Am 5. Oktober 1945 findet in Wennigsen die erste Gesamtkonferenz der SPD seit dem Ende der Weimarer Republik statt. Die maßgebende Persönlichkeit ist Kurt Schumacher. Bereits im März des Jahres 1946 drängen die Sowjets auf einen Zusammenschluß der KPD und der SPD in der SBZ (sowjetisch besetzte Zone).

Im Oktober 1946 werden in Nürnberg die 22 deutschen Hauptkriegs­verbrecher abgeurteilt, die meisten erhalten die Todesstrafe.
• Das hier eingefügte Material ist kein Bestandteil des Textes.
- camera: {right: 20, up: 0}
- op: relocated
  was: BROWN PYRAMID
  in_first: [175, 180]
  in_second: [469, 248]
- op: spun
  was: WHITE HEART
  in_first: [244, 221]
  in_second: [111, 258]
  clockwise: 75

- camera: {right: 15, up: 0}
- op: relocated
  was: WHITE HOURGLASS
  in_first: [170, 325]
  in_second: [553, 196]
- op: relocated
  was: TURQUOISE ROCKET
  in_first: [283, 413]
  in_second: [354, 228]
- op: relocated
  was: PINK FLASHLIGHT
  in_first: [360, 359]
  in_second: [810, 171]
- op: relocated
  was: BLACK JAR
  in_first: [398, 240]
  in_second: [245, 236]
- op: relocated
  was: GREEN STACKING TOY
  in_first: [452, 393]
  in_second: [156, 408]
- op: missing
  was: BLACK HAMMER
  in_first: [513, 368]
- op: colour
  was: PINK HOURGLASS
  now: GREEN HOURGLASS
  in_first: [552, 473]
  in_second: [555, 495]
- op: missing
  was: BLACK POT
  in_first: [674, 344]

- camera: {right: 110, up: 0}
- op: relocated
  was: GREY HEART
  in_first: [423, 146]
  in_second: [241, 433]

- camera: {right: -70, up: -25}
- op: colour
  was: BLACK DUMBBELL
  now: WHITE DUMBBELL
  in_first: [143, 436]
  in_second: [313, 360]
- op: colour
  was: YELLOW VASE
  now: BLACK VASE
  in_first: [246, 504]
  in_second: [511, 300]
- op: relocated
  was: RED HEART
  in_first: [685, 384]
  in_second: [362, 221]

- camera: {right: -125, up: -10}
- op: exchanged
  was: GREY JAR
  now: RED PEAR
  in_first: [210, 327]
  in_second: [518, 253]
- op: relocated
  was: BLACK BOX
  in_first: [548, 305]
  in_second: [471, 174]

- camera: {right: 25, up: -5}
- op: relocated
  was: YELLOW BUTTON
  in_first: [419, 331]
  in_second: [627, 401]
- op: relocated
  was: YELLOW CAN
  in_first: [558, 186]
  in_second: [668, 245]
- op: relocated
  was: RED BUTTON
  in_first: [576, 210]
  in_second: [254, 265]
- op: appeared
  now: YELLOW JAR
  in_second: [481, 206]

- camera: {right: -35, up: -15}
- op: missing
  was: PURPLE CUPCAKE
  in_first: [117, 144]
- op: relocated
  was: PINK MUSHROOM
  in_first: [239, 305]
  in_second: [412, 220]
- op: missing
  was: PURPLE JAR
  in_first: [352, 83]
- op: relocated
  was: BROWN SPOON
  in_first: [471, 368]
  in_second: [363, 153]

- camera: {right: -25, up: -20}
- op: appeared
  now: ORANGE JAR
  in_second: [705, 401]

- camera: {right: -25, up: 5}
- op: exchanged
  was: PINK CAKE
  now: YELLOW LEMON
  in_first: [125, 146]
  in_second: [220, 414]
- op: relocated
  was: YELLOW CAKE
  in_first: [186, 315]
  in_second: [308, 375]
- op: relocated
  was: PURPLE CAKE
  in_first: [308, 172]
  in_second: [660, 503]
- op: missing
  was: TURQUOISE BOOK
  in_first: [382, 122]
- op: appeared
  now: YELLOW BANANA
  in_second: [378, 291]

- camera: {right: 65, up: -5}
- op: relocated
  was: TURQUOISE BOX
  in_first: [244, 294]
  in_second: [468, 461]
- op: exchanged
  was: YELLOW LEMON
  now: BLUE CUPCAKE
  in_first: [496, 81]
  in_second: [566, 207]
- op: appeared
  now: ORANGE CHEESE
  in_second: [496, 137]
Am 15. Mai 1948 wird der israelische Staat in Palästina ausgerufen. Am 20. Juni des selben Jahres tritt die Währungsreform in Deutsch­land in Kraft. Nur wenige Tage zuvor haben die Sowjets die Zugänge zu den Berliner Westsektoren geschlossen. Die Zeit der Berliner Luft­brücke beginnt. Ab August 1948 wird an einer neuen Verfassung für die drei Westsektoren gearbeitet. Am 1. September 48 konstituiert sich der Parlamentarische Rat, der aus 65 Delegierten der elf west­lichen Landtage gebildet ist. Konrad Adenauer wird als Vorsitzender gewählt. Im Februar 1949 verabschiedet der Parlamentarische Rat den Entwurf für ein Grundgesetzt. Der Entwurf wird den westalliierten Mi­litärgouverneuern zur Billigung zugeleitet. Am 12. Mai endet die Berlin-Blockade und neun Tage später wird in Bonn das Grundgesetzt verkündet. Am 14. August finden die ersten Bundestagswahlen statt. Die CDU/CSU erreicht 34,6%, die SPD 32,6% der abgegebenen Stim­men. Konrad Adenauer wird der erste Kanzler der jungen Republik. Nur wenig später wird als Gegenakt die DDR gegründet.